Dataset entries
+++
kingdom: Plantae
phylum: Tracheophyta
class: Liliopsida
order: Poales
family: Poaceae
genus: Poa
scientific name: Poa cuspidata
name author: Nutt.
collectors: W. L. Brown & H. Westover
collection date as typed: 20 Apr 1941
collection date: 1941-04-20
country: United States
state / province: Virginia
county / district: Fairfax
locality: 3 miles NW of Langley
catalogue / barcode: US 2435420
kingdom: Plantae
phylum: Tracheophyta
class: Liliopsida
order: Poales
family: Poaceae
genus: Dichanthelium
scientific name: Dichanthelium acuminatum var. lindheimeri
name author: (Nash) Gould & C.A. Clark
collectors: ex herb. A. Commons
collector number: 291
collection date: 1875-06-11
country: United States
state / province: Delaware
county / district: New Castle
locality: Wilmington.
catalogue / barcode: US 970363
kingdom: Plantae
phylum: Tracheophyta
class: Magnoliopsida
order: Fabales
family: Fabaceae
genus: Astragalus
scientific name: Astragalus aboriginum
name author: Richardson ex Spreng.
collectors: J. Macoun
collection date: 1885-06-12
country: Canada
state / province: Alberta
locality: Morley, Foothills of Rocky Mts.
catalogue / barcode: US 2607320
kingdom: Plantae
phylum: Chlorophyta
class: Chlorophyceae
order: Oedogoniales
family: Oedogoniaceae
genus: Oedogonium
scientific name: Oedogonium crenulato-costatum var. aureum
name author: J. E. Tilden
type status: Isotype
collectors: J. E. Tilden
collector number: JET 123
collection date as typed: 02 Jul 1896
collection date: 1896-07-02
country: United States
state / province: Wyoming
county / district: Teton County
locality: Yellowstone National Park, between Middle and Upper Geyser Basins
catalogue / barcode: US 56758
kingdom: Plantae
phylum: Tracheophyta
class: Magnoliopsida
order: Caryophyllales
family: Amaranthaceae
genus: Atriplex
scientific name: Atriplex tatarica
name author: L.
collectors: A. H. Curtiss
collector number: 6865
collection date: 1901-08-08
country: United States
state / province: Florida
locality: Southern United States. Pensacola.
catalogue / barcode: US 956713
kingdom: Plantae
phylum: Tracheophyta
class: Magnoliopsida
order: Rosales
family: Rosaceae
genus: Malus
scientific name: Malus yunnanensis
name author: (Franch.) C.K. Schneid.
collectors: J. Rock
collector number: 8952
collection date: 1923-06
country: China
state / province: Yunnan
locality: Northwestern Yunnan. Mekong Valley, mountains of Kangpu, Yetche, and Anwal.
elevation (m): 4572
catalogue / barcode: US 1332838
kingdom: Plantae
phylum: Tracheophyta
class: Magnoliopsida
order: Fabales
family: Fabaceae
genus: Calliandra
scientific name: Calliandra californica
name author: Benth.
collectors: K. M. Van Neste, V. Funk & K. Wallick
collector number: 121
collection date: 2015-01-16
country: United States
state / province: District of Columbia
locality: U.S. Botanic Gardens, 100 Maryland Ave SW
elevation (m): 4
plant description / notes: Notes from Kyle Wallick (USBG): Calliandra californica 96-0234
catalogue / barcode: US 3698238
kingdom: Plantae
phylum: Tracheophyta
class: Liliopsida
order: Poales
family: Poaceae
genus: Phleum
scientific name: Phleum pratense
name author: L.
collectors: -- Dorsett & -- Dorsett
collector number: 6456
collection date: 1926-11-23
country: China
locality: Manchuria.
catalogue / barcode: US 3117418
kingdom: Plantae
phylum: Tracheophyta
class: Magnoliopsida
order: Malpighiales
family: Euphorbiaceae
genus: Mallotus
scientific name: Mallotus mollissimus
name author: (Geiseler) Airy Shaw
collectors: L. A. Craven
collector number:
+++
* _DIRECTION_:
Copy every row above word for word, keeping each line as it appears.

* _RESULT FOR THIS EXERCISE_:
kingdom: Plantae
phylum: Tracheophyta
class: Liliopsida
order: Poales
family: Poaceae
genus: Poa
scientific name: Poa cuspidata
name author: Nutt.
collectors: W. L. Brown & H. Westover
collection date as typed: 20 Apr 1941
collection date: 1941-04-20
country: United States
state / province: Virginia
county / district: Fairfax
locality: 3 miles NW of Langley
catalogue / barcode: US 2435420
kingdom: Plantae
phylum: Tracheophyta
class: Liliopsida
order: Poales
family: Poaceae
genus: Dichanthelium
scientific name: Dichanthelium acuminatum var. lindheimeri
name author: (Nash) Gould & C.A. Clark
collectors: ex herb. A. Commons
collector number: 291
collection date: 1875-06-11
country: United States
state / province: Delaware
county / district: New Castle
locality: Wilmington.
catalogue / barcode: US 970363
kingdom: Plantae
phylum: Tracheophyta
class: Magnoliopsida
order: Fabales
family: Fabaceae
genus: Astragalus
scientific name: Astragalus aboriginum
name author: Richardson ex Spreng.
collectors: J. Macoun
collection date: 1885-06-12
country: Canada
state / province: Alberta
locality: Morley, Foothills of Rocky Mts.
catalogue / barcode: US 2607320
kingdom: Plantae
phylum: Chlorophyta
class: Chlorophyceae
order: Oedogoniales
family: Oedogoniaceae
genus: Oedogonium
scientific name: Oedogonium crenulato-costatum var. aureum
name author: J. E. Tilden
type status: Isotype
collectors: J. E. Tilden
collector number: JET 123
collection date as typed: 02 Jul 1896
collection date: 1896-07-02
country: United States
state / province: Wyoming
county / district: Teton County
locality: Yellowstone National Park, between Middle and Upper Geyser Basins
catalogue / barcode: US 56758
kingdom: Plantae
phylum: Tracheophyta
class: Magnoliopsida
order: Caryophyllales
family: Amaranthaceae
genus: Atriplex
scientific name: Atriplex tatarica
name author: L.
collectors: A. H. Curtiss
collector number: 6865
collection date: 1901-08-08
country: United States
state / province: Florida
locality: Southern United States. Pensacola.
catalogue / barcode: US 956713
kingdom: Plantae
phylum: Tracheophyta
class: Magnoliopsida
order: Rosales
family: Rosaceae
genus: Malus
scientific name: Malus yunnanensis
name author: (Franch.) C.K. Schneid.
collectors: J. Rock
collector number: 8952
collection date: 1923-06
country: China
state / province: Yunnan
locality: Northwestern Yunnan. Mekong Valley, mountains of Kangpu, Yetche, and Anwal.
elevation (m): 4572
catalogue / barcode: US 1332838
kingdom: Plantae
phylum: Tracheophyta
class: Magnoliopsida
order: Fabales
family: Fabaceae
genus: Calliandra
scientific name: Calliandra californica
name author: Benth.
collectors: K. M. Van Neste, V. Funk & K. Wallick
collector number: 121
collection date: 2015-01-16
country: United States
state / province: District of Columbia
locality: U.S. Botanic Gardens, 100 Maryland Ave SW
elevation (m): 4
plant description / notes: Notes from Kyle Wallick (USBG): Calliandra californica 96-0234
catalogue / barcode: US 3698238
kingdom: Plantae
phylum: Tracheophyta
class: Liliopsida
order: Poales
family: Poaceae
genus: Phleum
scientific name: Phleum pratense
name author: L.
collectors: -- Dorsett & -- Dorsett
collector number: 6456
collection date: 1926-11-23
country: China
locality: Manchuria.
catalogue / barcode: US 3117418
kingdom: Plantae
phylum: Tracheophyta
class: Magnoliopsida
order: Malpighiales
family: Euphorbiaceae
genus: Mallotus
scientific name: Mallotus mollissimus
name author: (Geiseler) Airy Shaw
collectors: L. A. Craven
collector number:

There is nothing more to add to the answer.